### Task directions
Locate and copy each line in the data that contains the word "wrist".

------ Source material ------

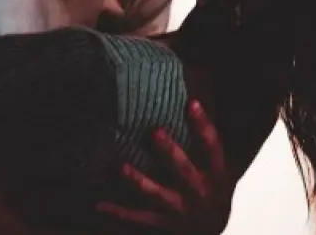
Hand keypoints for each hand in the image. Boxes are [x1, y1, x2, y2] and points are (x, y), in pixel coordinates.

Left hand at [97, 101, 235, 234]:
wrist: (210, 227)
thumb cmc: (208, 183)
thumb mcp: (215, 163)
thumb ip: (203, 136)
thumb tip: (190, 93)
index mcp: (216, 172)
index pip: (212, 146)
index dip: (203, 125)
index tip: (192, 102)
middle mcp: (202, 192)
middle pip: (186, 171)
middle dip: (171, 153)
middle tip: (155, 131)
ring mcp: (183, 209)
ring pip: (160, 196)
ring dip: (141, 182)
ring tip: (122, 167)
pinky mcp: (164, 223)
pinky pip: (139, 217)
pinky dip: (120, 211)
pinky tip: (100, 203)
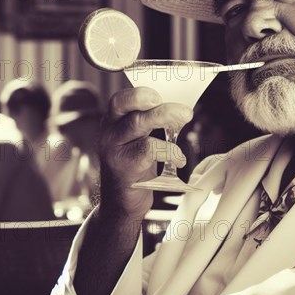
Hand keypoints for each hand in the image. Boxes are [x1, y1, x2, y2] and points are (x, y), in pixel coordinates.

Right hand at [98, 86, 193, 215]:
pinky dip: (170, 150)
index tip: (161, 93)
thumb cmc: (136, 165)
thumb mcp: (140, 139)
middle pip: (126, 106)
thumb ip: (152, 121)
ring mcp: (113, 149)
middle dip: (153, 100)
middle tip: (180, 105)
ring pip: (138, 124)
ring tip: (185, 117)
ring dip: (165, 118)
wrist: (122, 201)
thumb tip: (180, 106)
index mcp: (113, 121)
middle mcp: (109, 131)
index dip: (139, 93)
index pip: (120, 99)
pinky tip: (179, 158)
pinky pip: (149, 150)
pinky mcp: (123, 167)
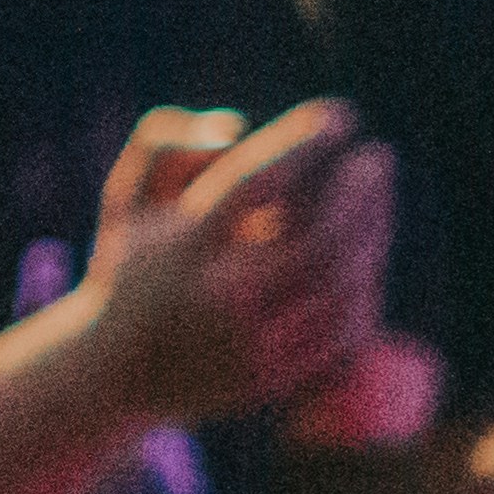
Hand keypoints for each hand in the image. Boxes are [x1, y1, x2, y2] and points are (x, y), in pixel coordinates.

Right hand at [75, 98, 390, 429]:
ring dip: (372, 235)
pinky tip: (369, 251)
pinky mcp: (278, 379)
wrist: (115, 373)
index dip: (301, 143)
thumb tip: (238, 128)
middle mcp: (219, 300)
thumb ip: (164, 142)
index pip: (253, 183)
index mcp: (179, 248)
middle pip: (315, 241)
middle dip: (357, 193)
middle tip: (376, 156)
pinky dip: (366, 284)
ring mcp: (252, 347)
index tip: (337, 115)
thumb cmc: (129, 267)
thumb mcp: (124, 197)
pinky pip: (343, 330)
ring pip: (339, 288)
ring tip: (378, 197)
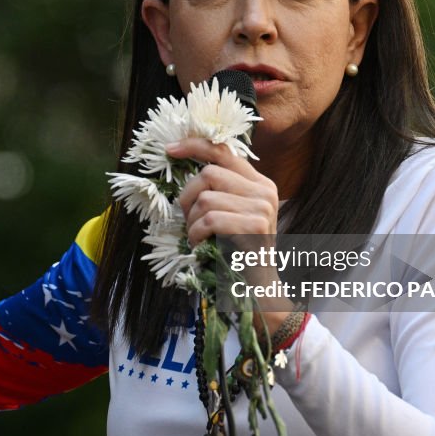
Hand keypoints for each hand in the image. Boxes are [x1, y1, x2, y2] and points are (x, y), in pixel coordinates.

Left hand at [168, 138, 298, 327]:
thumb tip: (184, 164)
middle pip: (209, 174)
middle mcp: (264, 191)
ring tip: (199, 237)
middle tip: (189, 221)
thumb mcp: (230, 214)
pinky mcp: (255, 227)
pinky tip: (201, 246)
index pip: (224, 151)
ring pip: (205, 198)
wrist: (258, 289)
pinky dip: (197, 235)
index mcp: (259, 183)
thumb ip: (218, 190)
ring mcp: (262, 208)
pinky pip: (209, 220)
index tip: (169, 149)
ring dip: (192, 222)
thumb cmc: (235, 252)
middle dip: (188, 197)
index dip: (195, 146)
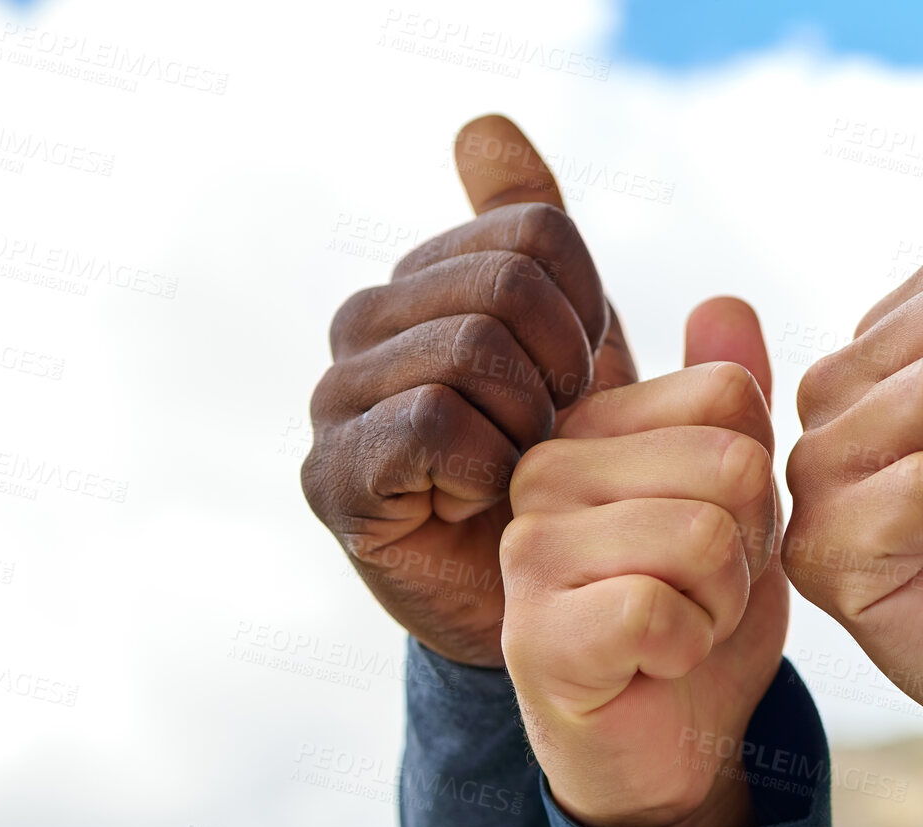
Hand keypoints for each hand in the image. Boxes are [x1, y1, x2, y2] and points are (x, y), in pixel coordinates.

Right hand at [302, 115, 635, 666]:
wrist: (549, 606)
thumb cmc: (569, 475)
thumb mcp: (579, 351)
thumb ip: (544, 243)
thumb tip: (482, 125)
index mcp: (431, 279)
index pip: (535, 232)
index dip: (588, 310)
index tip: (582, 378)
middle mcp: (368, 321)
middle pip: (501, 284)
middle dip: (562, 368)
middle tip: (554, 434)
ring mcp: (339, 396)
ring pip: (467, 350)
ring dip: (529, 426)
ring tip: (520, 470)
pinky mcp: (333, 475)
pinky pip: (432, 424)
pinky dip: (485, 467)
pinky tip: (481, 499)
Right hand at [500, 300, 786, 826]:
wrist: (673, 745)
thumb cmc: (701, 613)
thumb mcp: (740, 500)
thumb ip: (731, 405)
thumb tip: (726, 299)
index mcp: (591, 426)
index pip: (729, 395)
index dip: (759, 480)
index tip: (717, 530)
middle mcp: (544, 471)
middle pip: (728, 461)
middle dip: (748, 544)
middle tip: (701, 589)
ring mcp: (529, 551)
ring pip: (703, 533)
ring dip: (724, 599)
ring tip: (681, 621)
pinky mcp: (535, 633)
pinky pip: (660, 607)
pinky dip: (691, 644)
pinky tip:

------

### Reply to the exercise
wrist: (210, 227)
wrist: (122, 201)
wrist: (115, 373)
wrist: (258, 289)
wrist: (549, 606)
wrist: (673, 745)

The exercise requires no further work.